Le jury de la soixantième Berlinale emmené par Werner Herzog a rendu son verdict. Roman Polanski a obtenu l’Ours d’argent du meilleur réalisateur pour son nouveau projet The Ghost Writer.
Pourtant plus qu’une simple récompense, le trophée en vue de la conjoncture, s’est teinté d’une saveur toute particulière.
Inutile de la rappeler, Polanski est devenu en quelques mois l’œil d’un cyclone juridico-médiatique. Inutile aussi de rappeler les causes de cette déferlante. Assez de journaux, d’artistes et même de politiques savent nous les remémorer. Pas un jour ne passe sans que l’affaire ne fasse du bruit.

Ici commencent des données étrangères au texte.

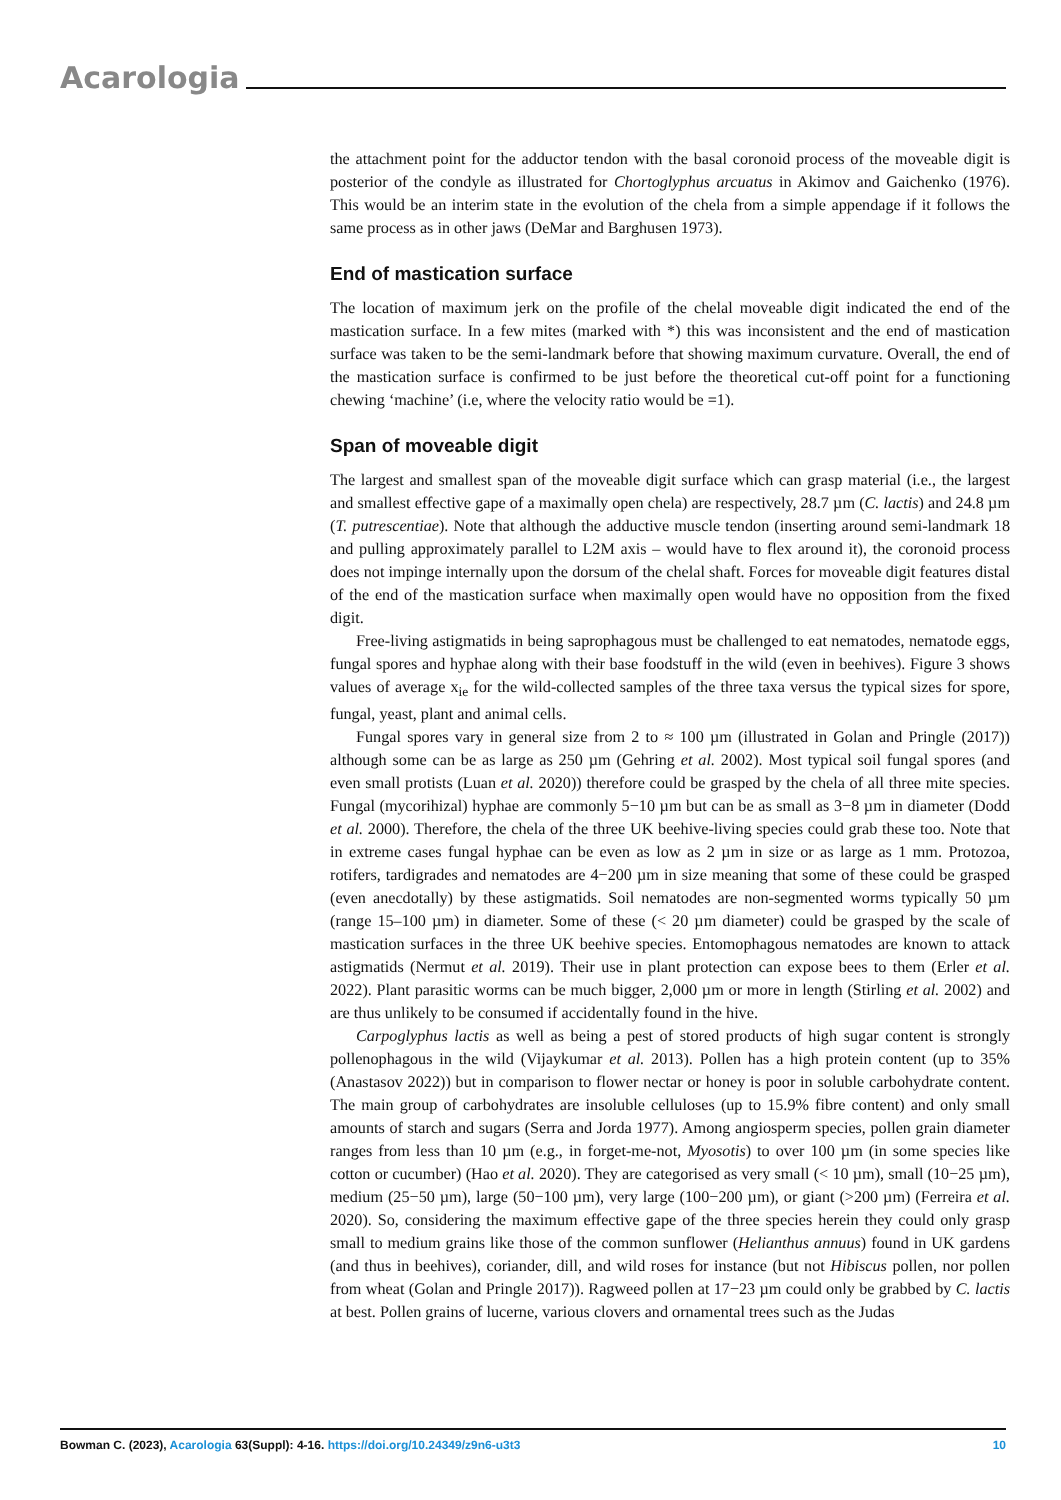Acarologia
the attachment point for the adductor tendon with the basal coronoid process of the moveable digit is posterior of the condyle as illustrated for Chortoglyphus arcuatus in Akimov and Gaichenko (1976). This would be an interim state in the evolution of the chela from a simple appendage if it follows the same process as in other jaws (DeMar and Barghusen 1973).
End of mastication surface
The location of maximum jerk on the profile of the chelal moveable digit indicated the end of the mastication surface. In a few mites (marked with *) this was inconsistent and the end of mastication surface was taken to be the semi-landmark before that showing maximum curvature. Overall, the end of the mastication surface is confirmed to be just before the theoretical cut-off point for a functioning chewing ‘machine’ (i.e, where the velocity ratio would be =1).
Span of moveable digit
The largest and smallest span of the moveable digit surface which can grasp material (i.e., the largest and smallest effective gape of a maximally open chela) are respectively, 28.7 µm (C. lactis) and 24.8 µm (T. putrescentiae). Note that although the adductive muscle tendon (inserting around semi-landmark 18 and pulling approximately parallel to L2M axis – would have to flex around it), the coronoid process does not impinge internally upon the dorsum of the chelal shaft. Forces for moveable digit features distal of the end of the mastication surface when maximally open would have no opposition from the fixed digit.
Free-living astigmatids in being saprophagous must be challenged to eat nematodes, nematode eggs, fungal spores and hyphae along with their base foodstuff in the wild (even in beehives). Figure 3 shows values of average x<sub>ie</sub> for the wild-collected samples of the three taxa versus the typical sizes for spore, fungal, yeast, plant and animal cells.
Fungal spores vary in general size from 2 to ≈ 100 µm (illustrated in Golan and Pringle (2017)) although some can be as large as 250 µm (Gehring et al. 2002). Most typical soil fungal spores (and even small protists (Luan et al. 2020)) therefore could be grasped by the chela of all three mite species. Fungal (mycorihizal) hyphae are commonly 5−10 µm but can be as small as 3−8 µm in diameter (Dodd et al. 2000). Therefore, the chela of the three UK beehive-living species could grab these too. Note that in extreme cases fungal hyphae can be even as low as 2 µm in size or as large as 1 mm. Protozoa, rotifers, tardigrades and nematodes are 4−200 µm in size meaning that some of these could be grasped (even anecdotally) by these astigmatids. Soil nematodes are non-segmented worms typically 50 µm (range 15–100 µm) in diameter. Some of these (< 20 µm diameter) could be grasped by the scale of mastication surfaces in the three UK beehive species. Entomophagous nematodes are known to attack astigmatids (Nermut et al. 2019). Their use in plant protection can expose bees to them (Erler et al. 2022). Plant parasitic worms can be much bigger, 2,000 µm or more in length (Stirling et al. 2002) and are thus unlikely to be consumed if accidentally found in the hive.
Carpoglyphus lactis as well as being a pest of stored products of high sugar content is strongly pollenophagous in the wild (Vijaykumar et al. 2013). Pollen has a high protein content (up to 35% (Anastasov 2022)) but in comparison to flower nectar or honey is poor in soluble carbohydrate content. The main group of carbohydrates are insoluble celluloses (up to 15.9% fibre content) and only small amounts of starch and sugars (Serra and Jorda 1977). Among angiosperm species, pollen grain diameter ranges from less than 10 µm (e.g., in forget-me-not, Myosotis) to over 100 µm (in some species like cotton or cucumber) (Hao et al. 2020). They are categorised as very small (< 10 µm), small (10−25 µm), medium (25−50 µm), large (50−100 µm), very large (100−200 µm), or giant (>200 µm) (Ferreira et al. 2020). So, considering the maximum effective gape of the three species herein they could only grasp small to medium grains like those of the common sunflower (Helianthus annuus) found in UK gardens (and thus in beehives), coriander, dill, and wild roses for instance (but not Hibiscus pollen, nor pollen from wheat (Golan and Pringle 2017)). Ragweed pollen at 17−23 µm could only be grabbed by C. lactis at best. Pollen grains of lucerne, various clovers and ornamental trees such as the Judas
Bowman C. (2023), Acarologia 63(Suppl): 4-16. https://doi.org/10.24349/z9n6-u3t3 10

Car il s’agit bien de bruit. Chacun y prend part. À l’heure de la démocratie, et donc de la liberté d’expression, les foules ne masquent plus leurs opinions. Internet, refuge édénique des discours décomplexés regorge de morceaux de rhétorique-crasse et de pamphlets-mous. Mais aussi de plaidoyers pâlots et de défenseurs ambigus. Des insultes aux messages de soutien, une étrange sensation se dégage. Un vertige verbeux, une angoisse de la pensée morte.

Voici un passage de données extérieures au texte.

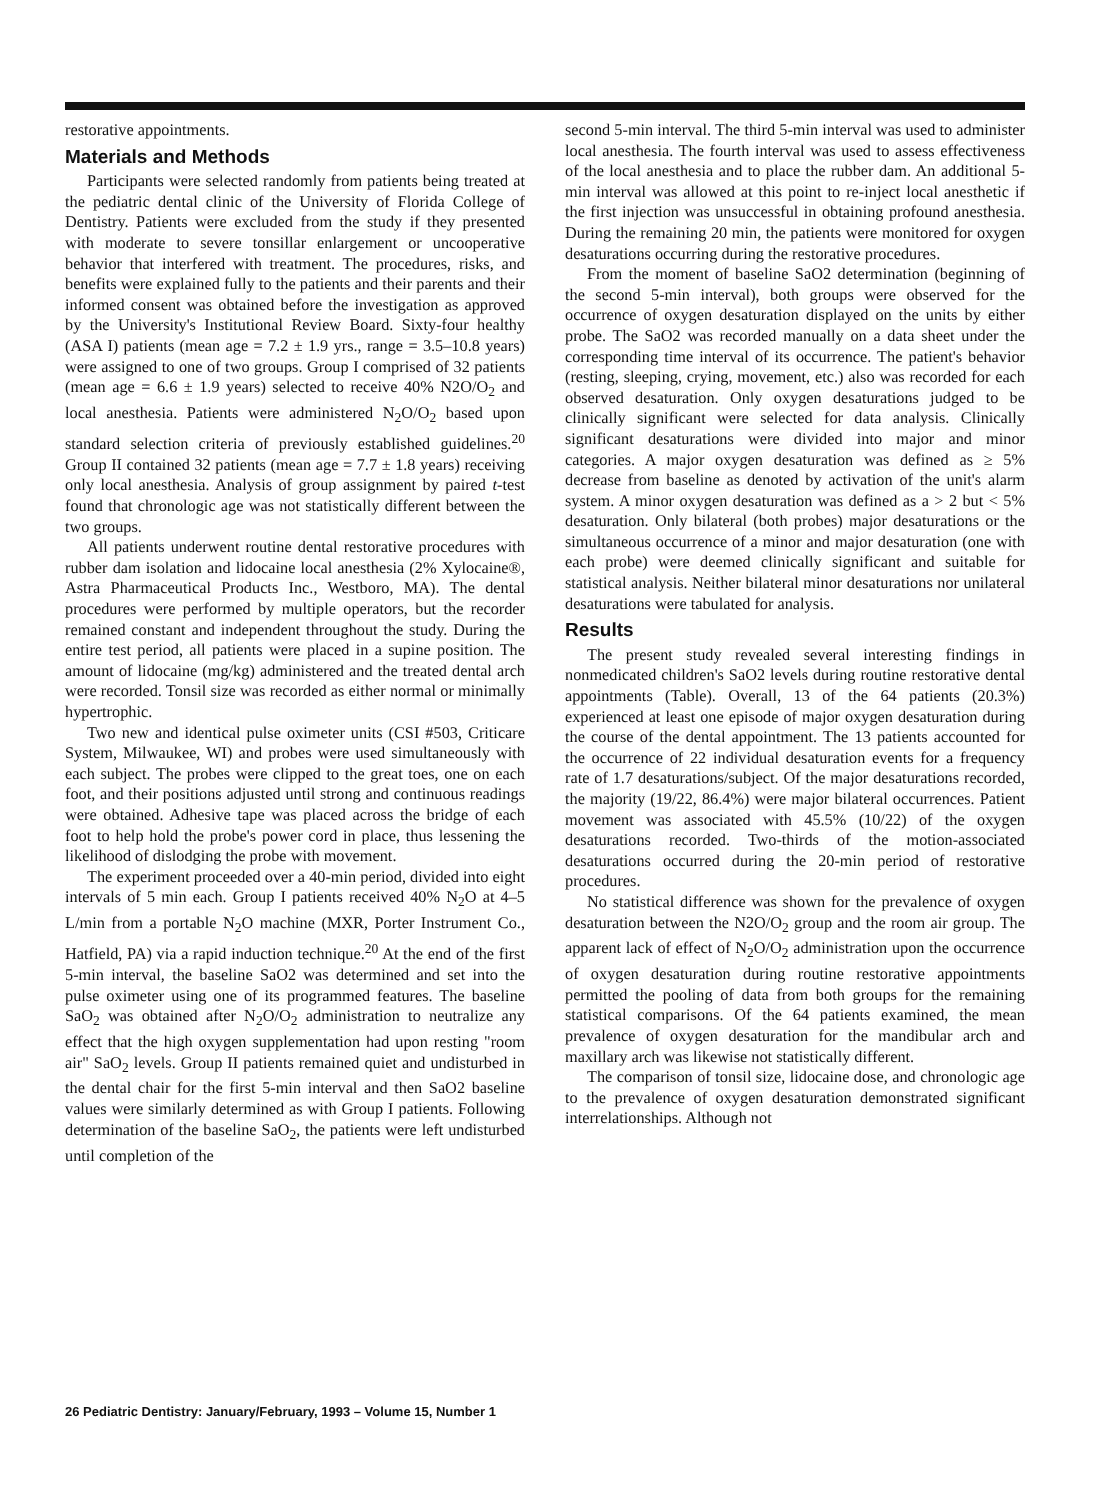restorative appointments.
Materials and Methods
Participants were selected randomly from patients being treated at the pediatric dental clinic of the University of Florida College of Dentistry. Patients were excluded from the study if they presented with moderate to severe tonsillar enlargement or uncooperative behavior that interfered with treatment. The procedures, risks, and benefits were explained fully to the patients and their parents and their informed consent was obtained before the investigation as approved by the University's Institutional Review Board. Sixty-four healthy (ASA I) patients (mean age = 7.2 ± 1.9 yrs., range = 3.5–10.8 years) were assigned to one of two groups. Group I comprised of 32 patients (mean age = 6.6 ± 1.9 years) selected to receive 40% N2O/O<sub>2</sub> and local anesthesia. Patients were administered N<sub>2</sub>O/O<sub>2</sub> based upon standard selection criteria of previously established guidelines.<sup>20</sup> Group II contained 32 patients (mean age = 7.7 ± 1.8 years) receiving only local anesthesia. Analysis of group assignment by paired t-test found that chronologic age was not statistically different between the two groups.
All patients underwent routine dental restorative procedures with rubber dam isolation and lidocaine local anesthesia (2% Xylocaine®, Astra Pharmaceutical Products Inc., Westboro, MA). The dental procedures were performed by multiple operators, but the recorder remained constant and independent throughout the study. During the entire test period, all patients were placed in a supine position. The amount of lidocaine (mg/kg) administered and the treated dental arch were recorded. Tonsil size was recorded as either normal or minimally hypertrophic.
Two new and identical pulse oximeter units (CSI #503, Criticare System, Milwaukee, WI) and probes were used simultaneously with each subject. The probes were clipped to the great toes, one on each foot, and their positions adjusted until strong and continuous readings were obtained. Adhesive tape was placed across the bridge of each foot to help hold the probe's power cord in place, thus lessening the likelihood of dislodging the probe with movement.
The experiment proceeded over a 40-min period, divided into eight intervals of 5 min each. Group I patients received 40% N<sub>2</sub>O at 4–5 L/min from a portable N<sub>2</sub>O machine (MXR, Porter Instrument Co., Hatfield, PA) via a rapid induction technique.<sup>20</sup> At the end of the first 5-min interval, the baseline SaO2 was determined and set into the pulse oximeter using one of its programmed features. The baseline SaO<sub>2</sub> was obtained after N<sub>2</sub>O/O<sub>2</sub> administration to neutralize any effect that the high oxygen supplementation had upon resting "room air" SaO<sub>2</sub> levels. Group II patients remained quiet and undisturbed in the dental chair for the first 5-min interval and then SaO2 baseline values were similarly determined as with Group I patients. Following determination of the baseline SaO<sub>2</sub>, the patients were left undisturbed until completion of the
second 5-min interval. The third 5-min interval was used to administer local anesthesia. The fourth interval was used to assess effectiveness of the local anesthesia and to place the rubber dam. An additional 5-min interval was allowed at this point to re-inject local anesthetic if the first injection was unsuccessful in obtaining profound anesthesia. During the remaining 20 min, the patients were monitored for oxygen desaturations occurring during the restorative procedures.
From the moment of baseline SaO2 determination (beginning of the second 5-min interval), both groups were observed for the occurrence of oxygen desaturation displayed on the units by either probe. The SaO2 was recorded manually on a data sheet under the corresponding time interval of its occurrence. The patient's behavior (resting, sleeping, crying, movement, etc.) also was recorded for each observed desaturation. Only oxygen desaturations judged to be clinically significant were selected for data analysis. Clinically significant desaturations were divided into major and minor categories. A major oxygen desaturation was defined as ≥ 5% decrease from baseline as denoted by activation of the unit's alarm system. A minor oxygen desaturation was defined as a > 2 but < 5% desaturation. Only bilateral (both probes) major desaturations or the simultaneous occurrence of a minor and major desaturation (one with each probe) were deemed clinically significant and suitable for statistical analysis. Neither bilateral minor desaturations nor unilateral desaturations were tabulated for analysis.
Results
The present study revealed several interesting findings in nonmedicated children's SaO2 levels during routine restorative dental appointments (Table). Overall, 13 of the 64 patients (20.3%) experienced at least one episode of major oxygen desaturation during the course of the dental appointment. The 13 patients accounted for the occurrence of 22 individual desaturation events for a frequency rate of 1.7 desaturations/subject. Of the major desaturations recorded, the majority (19/22, 86.4%) were major bilateral occurrences. Patient movement was associated with 45.5% (10/22) of the oxygen desaturations recorded. Two-thirds of the motion-associated desaturations occurred during the 20-min period of restorative procedures.
No statistical difference was shown for the prevalence of oxygen desaturation between the N2O/O<sub>2</sub> group and the room air group. The apparent lack of effect of N<sub>2</sub>O/O<sub>2</sub> administration upon the occurrence of oxygen desaturation during routine restorative appointments permitted the pooling of data from both groups for the remaining statistical comparisons. Of the 64 patients examined, the mean prevalence of oxygen desaturation for the mandibular arch and maxillary arch was likewise not statistically different.
The comparison of tonsil size, lidocaine dose, and chronologic age to the prevalence of oxygen desaturation demonstrated significant interrelationships. Although not
26 Pediatric Dentistry: January/February, 1993 – Volume 15, Number 1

Cette pollution sonore et visuelle encombre l’espace public. A contrario, la conséquence directe de l’entrain sophiste généralisé paraît esquivée. Aucune mention du silence. Du choix des esprits distants, néanmoins touchés par le problème, mais qui toutefois préfèrent ne pas se prononcer vis-à-vis d’une configuration qui leur échappe. Car il faut avouer que tenants et aboutissants d’un dossier si complexe ne se résument pas un manichéisme puéril, auquel se prêtent si volontiers les dépositaires du discours ambiant.

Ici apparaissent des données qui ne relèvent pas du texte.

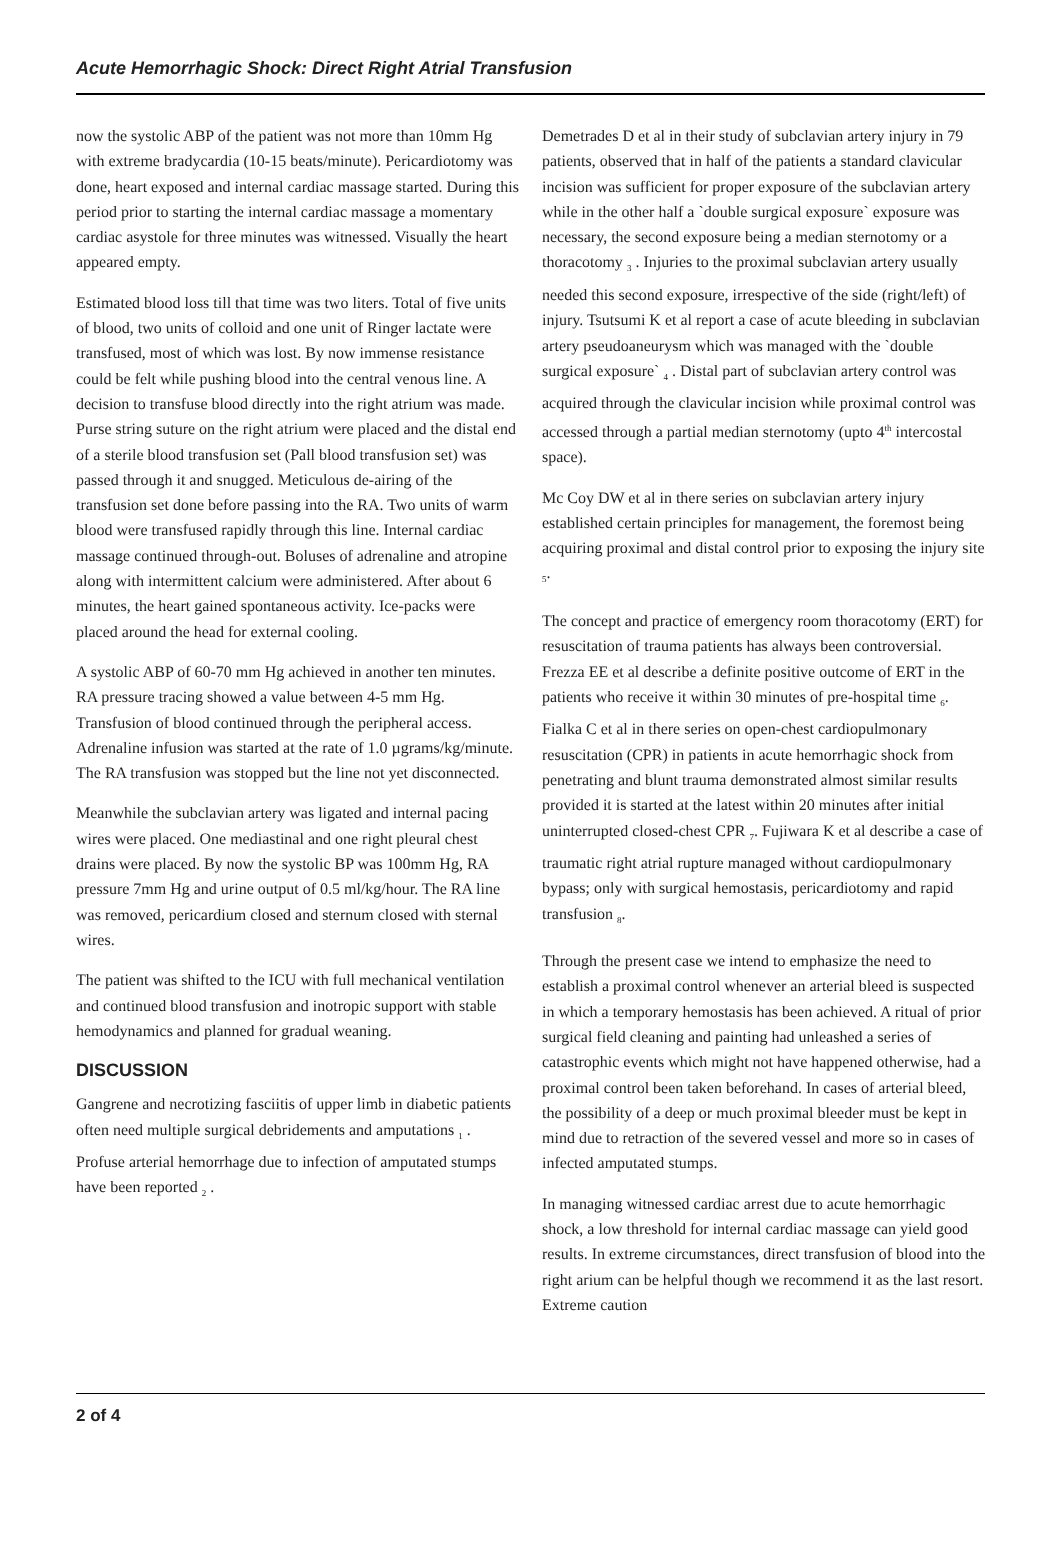Acute Hemorrhagic Shock: Direct Right Atrial Transfusion
now the systolic ABP of the patient was not more than 10mm Hg with extreme bradycardia (10-15 beats/minute). Pericardiotomy was done, heart exposed and internal cardiac massage started. During this period prior to starting the internal cardiac massage a momentary cardiac asystole for three minutes was witnessed. Visually the heart appeared empty.
Estimated blood loss till that time was two liters. Total of five units of blood, two units of colloid and one unit of Ringer lactate were transfused, most of which was lost. By now immense resistance could be felt while pushing blood into the central venous line. A decision to transfuse blood directly into the right atrium was made. Purse string suture on the right atrium were placed and the distal end of a sterile blood transfusion set (Pall blood transfusion set) was passed through it and snugged. Meticulous de-airing of the transfusion set done before passing into the RA. Two units of warm blood were transfused rapidly through this line. Internal cardiac massage continued through-out. Boluses of adrenaline and atropine along with intermittent calcium were administered. After about 6 minutes, the heart gained spontaneous activity. Ice-packs were placed around the head for external cooling.
A systolic ABP of 60-70 mm Hg achieved in another ten minutes. RA pressure tracing showed a value between 4-5 mm Hg. Transfusion of blood continued through the peripheral access. Adrenaline infusion was started at the rate of 1.0 µgrams/kg/minute. The RA transfusion was stopped but the line not yet disconnected.
Meanwhile the subclavian artery was ligated and internal pacing wires were placed. One mediastinal and one right pleural chest drains were placed. By now the systolic BP was 100mm Hg, RA pressure 7mm Hg and urine output of 0.5 ml/kg/hour. The RA line was removed, pericardium closed and sternum closed with sternal wires.
The patient was shifted to the ICU with full mechanical ventilation and continued blood transfusion and inotropic support with stable hemodynamics and planned for gradual weaning.
DISCUSSION
Gangrene and necrotizing fasciitis of upper limb in diabetic patients often need multiple surgical debridements and amputations <sub>1</sub> . Profuse arterial hemorrhage due to infection of amputated stumps have been reported <sub>2</sub> .
Demetrades D et al in their study of subclavian artery injury in 79 patients, observed that in half of the patients a standard clavicular incision was sufficient for proper exposure of the subclavian artery while in the other half a `double surgical exposure` exposure was necessary, the second exposure being a median sternotomy or a thoracotomy <sub>3</sub> . Injuries to the proximal subclavian artery usually needed this second exposure, irrespective of the side (right/left) of injury. Tsutsumi K et al report a case of acute bleeding in subclavian artery pseudoaneurysm which was managed with the `double surgical exposure` <sub>4</sub> . Distal part of subclavian artery control was acquired through the clavicular incision while proximal control was accessed through a partial median sternotomy (upto 4<sup>th</sup> intercostal space).
Mc Coy DW et al in there series on subclavian artery injury established certain principles for management, the foremost being acquiring proximal and distal control prior to exposing the injury site <sub>5</sub>.
The concept and practice of emergency room thoracotomy (ERT) for resuscitation of trauma patients has always been controversial. Frezza EE et al describe a definite positive outcome of ERT in the patients who receive it within 30 minutes of pre-hospital time <sub>6</sub>. Fialka C et al in there series on open-chest cardiopulmonary resuscitation (CPR) in patients in acute hemorrhagic shock from penetrating and blunt trauma demonstrated almost similar results provided it is started at the latest within 20 minutes after initial uninterrupted closed-chest CPR <sub>7</sub>. Fujiwara K et al describe a case of traumatic right atrial rupture managed without cardiopulmonary bypass; only with surgical hemostasis, pericardiotomy and rapid transfusion <sub>8</sub>.
Through the present case we intend to emphasize the need to establish a proximal control whenever an arterial bleed is suspected in which a temporary hemostasis has been achieved. A ritual of prior surgical field cleaning and painting had unleashed a series of catastrophic events which might not have happened otherwise, had a proximal control been taken beforehand. In cases of arterial bleed, the possibility of a deep or much proximal bleeder must be kept in mind due to retraction of the severed vessel and more so in cases of infected amputated stumps.
In managing witnessed cardiac arrest due to acute hemorrhagic shock, a low threshold for internal cardiac massage can yield good results. In extreme circumstances, direct transfusion of blood into the right arium can be helpful though we recommend it as the last resort. Extreme caution
2 of 4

Ses ardents détracteurs pareils à une meute déchaînée, s’empressent de cracher sur Polanski, faisant peu cas de la faiblesse d‘un jugement à l‘emporte-pièce.
En face, les zélateurs, pour la plupart simplement hypnotisés par le statut d’artiste et le rayonnement de l’œuvre du réalisateur, les arguments ne pèsent pas plus lourds dans la balance de l’ignorance.
Et le cinéma? Et l’art? Voilà des questions sans doute trop incommodantes pour ces bouches déliées et ravies de se répandre. Tous ces moments creux dissimulent un malaise profond. L’Ours de Polanski n’y changera rien. La sphère de l’intime a totalement pris le dessus sur la sphère créative. La focale est braquée sur les bruits de couloir et les piailleries d’arrière-cuisine.
Le travail ne passionne plus, puisqu’il est d’emblée coupable ou innocent. Seules les ombres captivent. Seules les béances fédèrent. Au détriment d’une production qui reste pourtant l’essentiel à mettre en lumière.